Clinton, who wrapped up two days of US-China strategic and economic dialogue in Beijing Tuesday, put a positive spin on the Chinese government’s response so far to the Korean crisis – reflecting US hopes of winning Chinese support for Security Council action down the road.
“The Chinese understand the gravity of this situation,” she said at a press conference following the dialogue’s close. “I think it is absolutely clear that China not only values but is very committed to regional stability,” she added, “and it shares with us the goal of a denuclearized Korean Peninsula and a period of careful consideration in order to determine the best way forward in dealing with North Korea as a result of this latest incident.”
Clinton also said, “We expect to be working together with China in responding to North Korea’s provocative action, and promoting stability in the region.” But the lack of any joint pronouncement on the issue suggests that Washington and Beijing remain far apart on what that response should be.

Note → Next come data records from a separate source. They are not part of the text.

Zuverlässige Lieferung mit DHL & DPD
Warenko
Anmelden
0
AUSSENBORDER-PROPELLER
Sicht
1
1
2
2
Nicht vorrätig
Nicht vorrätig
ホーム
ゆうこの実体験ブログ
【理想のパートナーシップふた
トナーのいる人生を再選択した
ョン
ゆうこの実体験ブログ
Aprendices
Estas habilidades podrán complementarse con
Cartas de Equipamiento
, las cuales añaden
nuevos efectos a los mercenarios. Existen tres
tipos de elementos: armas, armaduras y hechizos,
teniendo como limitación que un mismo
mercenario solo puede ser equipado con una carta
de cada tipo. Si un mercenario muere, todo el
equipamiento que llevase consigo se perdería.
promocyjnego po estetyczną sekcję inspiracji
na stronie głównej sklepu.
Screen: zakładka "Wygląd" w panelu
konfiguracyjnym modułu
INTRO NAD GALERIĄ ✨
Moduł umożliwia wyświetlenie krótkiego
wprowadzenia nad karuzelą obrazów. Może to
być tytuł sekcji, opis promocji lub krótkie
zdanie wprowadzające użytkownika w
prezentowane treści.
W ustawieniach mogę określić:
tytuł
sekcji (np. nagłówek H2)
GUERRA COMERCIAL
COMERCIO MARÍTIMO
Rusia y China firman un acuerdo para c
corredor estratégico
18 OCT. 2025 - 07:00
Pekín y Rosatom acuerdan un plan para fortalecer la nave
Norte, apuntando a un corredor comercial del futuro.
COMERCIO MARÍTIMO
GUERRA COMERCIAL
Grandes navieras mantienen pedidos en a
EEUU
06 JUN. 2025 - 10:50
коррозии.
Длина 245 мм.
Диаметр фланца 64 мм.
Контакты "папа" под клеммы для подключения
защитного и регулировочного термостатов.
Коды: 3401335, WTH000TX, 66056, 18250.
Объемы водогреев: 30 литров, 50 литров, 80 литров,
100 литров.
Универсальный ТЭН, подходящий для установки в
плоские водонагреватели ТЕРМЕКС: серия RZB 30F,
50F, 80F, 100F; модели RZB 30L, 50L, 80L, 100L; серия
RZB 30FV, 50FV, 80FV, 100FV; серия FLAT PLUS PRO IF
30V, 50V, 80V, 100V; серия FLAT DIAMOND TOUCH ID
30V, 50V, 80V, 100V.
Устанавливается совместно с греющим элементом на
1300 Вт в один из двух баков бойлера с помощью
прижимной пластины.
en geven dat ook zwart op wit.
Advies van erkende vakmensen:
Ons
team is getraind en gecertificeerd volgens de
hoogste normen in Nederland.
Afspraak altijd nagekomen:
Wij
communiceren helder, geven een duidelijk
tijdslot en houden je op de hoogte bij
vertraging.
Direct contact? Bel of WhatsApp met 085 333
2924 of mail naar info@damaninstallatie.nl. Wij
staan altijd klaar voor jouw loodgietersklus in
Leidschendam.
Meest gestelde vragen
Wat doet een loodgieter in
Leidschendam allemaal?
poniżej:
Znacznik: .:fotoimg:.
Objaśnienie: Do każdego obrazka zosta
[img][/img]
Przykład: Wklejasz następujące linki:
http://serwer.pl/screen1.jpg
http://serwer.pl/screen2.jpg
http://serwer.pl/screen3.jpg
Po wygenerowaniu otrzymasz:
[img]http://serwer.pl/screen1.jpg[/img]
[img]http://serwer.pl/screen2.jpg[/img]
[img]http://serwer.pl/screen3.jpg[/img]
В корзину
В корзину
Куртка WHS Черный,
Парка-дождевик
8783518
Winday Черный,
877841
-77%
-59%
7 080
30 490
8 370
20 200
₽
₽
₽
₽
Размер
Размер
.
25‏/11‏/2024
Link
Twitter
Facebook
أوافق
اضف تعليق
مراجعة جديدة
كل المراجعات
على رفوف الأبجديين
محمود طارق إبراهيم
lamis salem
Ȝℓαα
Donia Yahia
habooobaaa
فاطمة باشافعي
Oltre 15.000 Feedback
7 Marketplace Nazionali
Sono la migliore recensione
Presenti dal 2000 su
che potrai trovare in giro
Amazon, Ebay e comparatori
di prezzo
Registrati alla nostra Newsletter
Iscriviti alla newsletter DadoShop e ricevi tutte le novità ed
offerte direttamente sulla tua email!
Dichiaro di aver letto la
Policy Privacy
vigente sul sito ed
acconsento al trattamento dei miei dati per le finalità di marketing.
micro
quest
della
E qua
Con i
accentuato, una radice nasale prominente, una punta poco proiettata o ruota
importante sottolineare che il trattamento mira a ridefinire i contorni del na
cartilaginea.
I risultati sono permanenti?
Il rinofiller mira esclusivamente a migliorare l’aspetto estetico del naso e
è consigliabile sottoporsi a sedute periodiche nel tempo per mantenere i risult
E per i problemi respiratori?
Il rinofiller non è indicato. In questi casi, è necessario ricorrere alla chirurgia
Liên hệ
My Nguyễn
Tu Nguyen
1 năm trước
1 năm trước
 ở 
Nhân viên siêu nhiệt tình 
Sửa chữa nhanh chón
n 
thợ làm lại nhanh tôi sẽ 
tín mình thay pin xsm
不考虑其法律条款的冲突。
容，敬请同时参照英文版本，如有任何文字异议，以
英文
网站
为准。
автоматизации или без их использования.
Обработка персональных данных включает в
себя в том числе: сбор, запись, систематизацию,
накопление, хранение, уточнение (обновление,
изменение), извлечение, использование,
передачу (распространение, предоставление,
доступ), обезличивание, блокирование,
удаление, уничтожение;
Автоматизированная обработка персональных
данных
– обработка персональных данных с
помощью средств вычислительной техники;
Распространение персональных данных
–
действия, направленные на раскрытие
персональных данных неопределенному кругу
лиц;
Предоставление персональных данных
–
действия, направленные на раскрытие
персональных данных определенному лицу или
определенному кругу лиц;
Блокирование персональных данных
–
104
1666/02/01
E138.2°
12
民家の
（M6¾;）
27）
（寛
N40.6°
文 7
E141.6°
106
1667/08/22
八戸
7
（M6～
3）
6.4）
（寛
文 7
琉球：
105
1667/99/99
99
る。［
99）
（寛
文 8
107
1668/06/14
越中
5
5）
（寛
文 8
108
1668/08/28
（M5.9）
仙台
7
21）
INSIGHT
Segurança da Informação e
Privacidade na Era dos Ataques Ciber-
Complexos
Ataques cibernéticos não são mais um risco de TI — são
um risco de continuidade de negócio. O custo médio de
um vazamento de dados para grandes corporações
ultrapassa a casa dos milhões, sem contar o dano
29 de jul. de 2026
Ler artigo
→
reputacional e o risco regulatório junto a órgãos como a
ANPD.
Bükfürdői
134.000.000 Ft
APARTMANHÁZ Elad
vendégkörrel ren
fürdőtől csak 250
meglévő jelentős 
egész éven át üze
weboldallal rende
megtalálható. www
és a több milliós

China in the end may go along with a multilateral expression of disapproval toward North Korea, Dr. Moltz, says, but it won’t be anything strong. “My guess is they will eventually agree to a very watered-down critical statement” from the Security Council, he says. “But the focus will be on regret for the incident, rather than any robust condemnation [of the North].”
He says the Chinese “don’t like how this [incident] seems like it has the tail wagging the dog.” But he says they like even less the prospect of unforeseen repercussions from any strong international action against the North.